If you’re reading this, it’s probably safe to assume you are an Aztecs fan, and, in turn, also probably safe to assume you remember 2011. Particularly the Spring of 2011. The SDSU men’s basketball team was in the midst of an incredible, historical season. The end of February saw us gearing up for a highly anticipated matchup with BYU. I won’t talk about the game itself because we all know how that turned out and I doubt any of you reading would want to relive it.
But what I wouldn’t mind reliving are the days leading up to it. I spent four nights sleeping on the ground in front of Viejas Arena with my roommate and other friends, just so we could get our hands on the hottest ticket in town – SDSU vs. BYU. We survived mainly on coffee and junk food – much of which was donated by San Diego community members like the Hall of Champions, SDSU alumni and family and even some anonymous good samaritans. We all took turns heading to the ARC to use the restroom, take showers and warm up in the sauna. We “borrowed” electricity from the arena and school to charge our phones, laptops, lights and other essentials.

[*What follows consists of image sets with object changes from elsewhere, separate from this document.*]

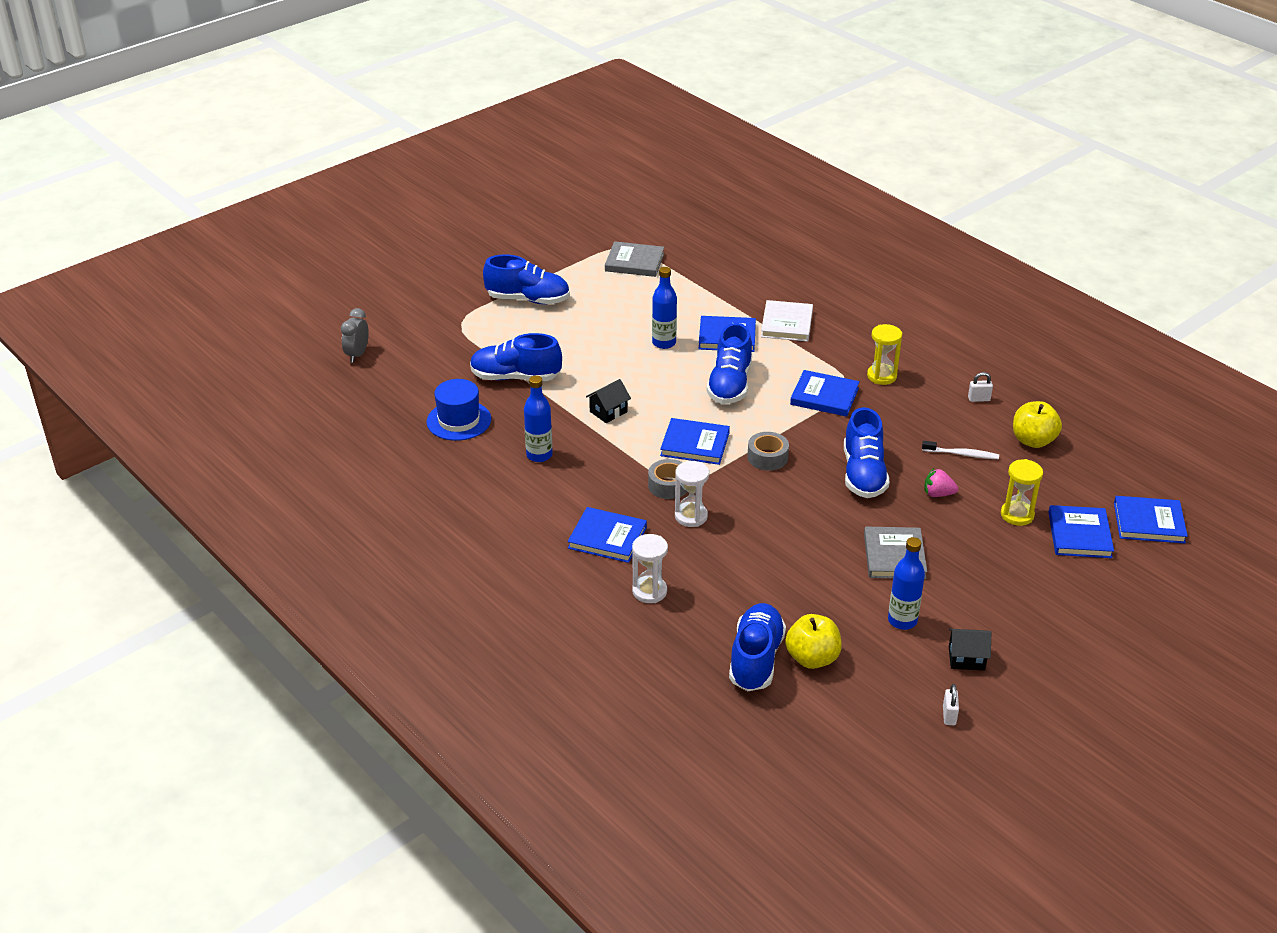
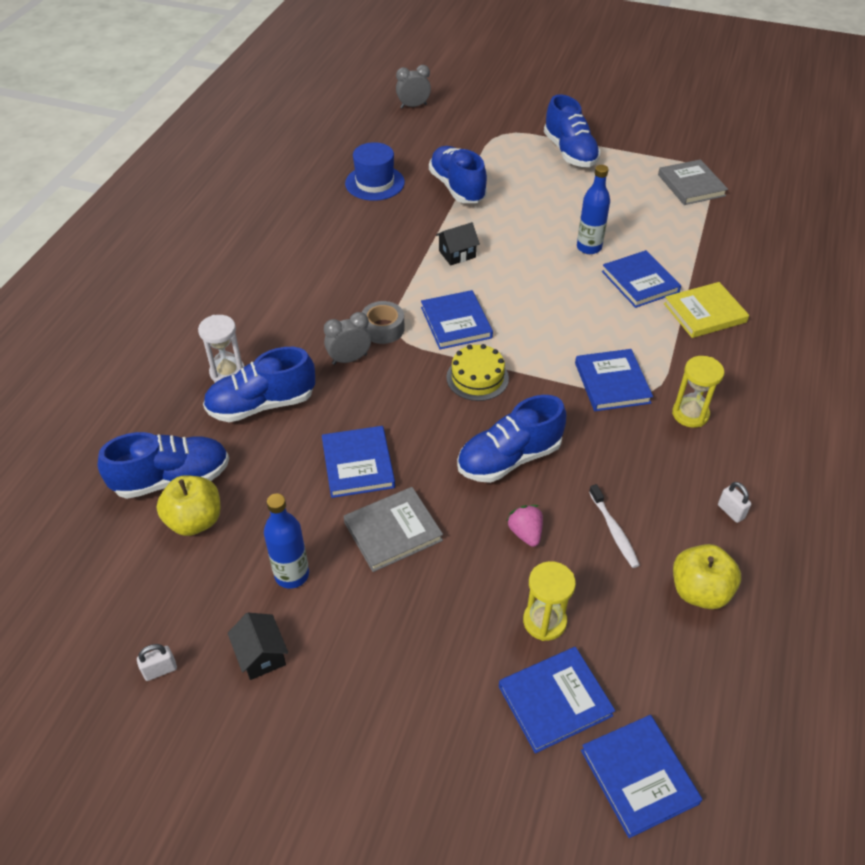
camera: 60 degrees right, 10 degrees up
blue bottle [524,375,553,462] -> none
blue book [568,507,647,563] -> blue book moved to [322,426,395,498]
black house [586,379,631,423] -> black house turned 45 degrees counterclockwise [436,222,480,265]
white hourglass [675,461,709,527] -> grey clock [324,312,371,365]
blue shoe [706,323,752,404] -> blue shoe moved to [203,347,315,422]
grey tape [747,432,789,471] -> yellow cake [446,344,509,401]
white book [761,300,813,342] -> yellow book [664,282,749,338]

But mostly we spent the week becoming a little village of friends. Our makeshift campground was called Fisherville and would later be referenced in a T.E.S. song. We shared supplies, blankets and stories. We had sing-alongs together, broke out in spontaneous chants and coordinated gameday outfits – which sounds totally corny, because it was. All in all, we had pretty much the best time one could possibly have during a four-day stretch of living on the sidewalk (with the added bonus of an ill-timed rainstorm that thwarted any plans of sleep or warmth on our last night).
I should clarify that all of this isn’t what “made” me an Aztecs fan, because I already was one. And it’s not a unique experience because, well, there were hundreds of us sharing it. But it’s one of those defining “Aztec for Life” moments that helped shape the kind of fan and person I still am today. And I don’t just say that because otherwise it would’ve been a waste of four days of my life, but because going through all of that only to experience the loss of the ensuing game was kind of a microcosm of my entire experience as an Aztecs fan, and a San Diego sports fan in general: lots of waiting around without going anywhere and being disappointed in the results – and sometimes just feeling like we’re being rained on.
More than five years later and I’m still waiting on that ever-elusive national championship, but in the meantime I’ll enjoy the ride with the rest of you.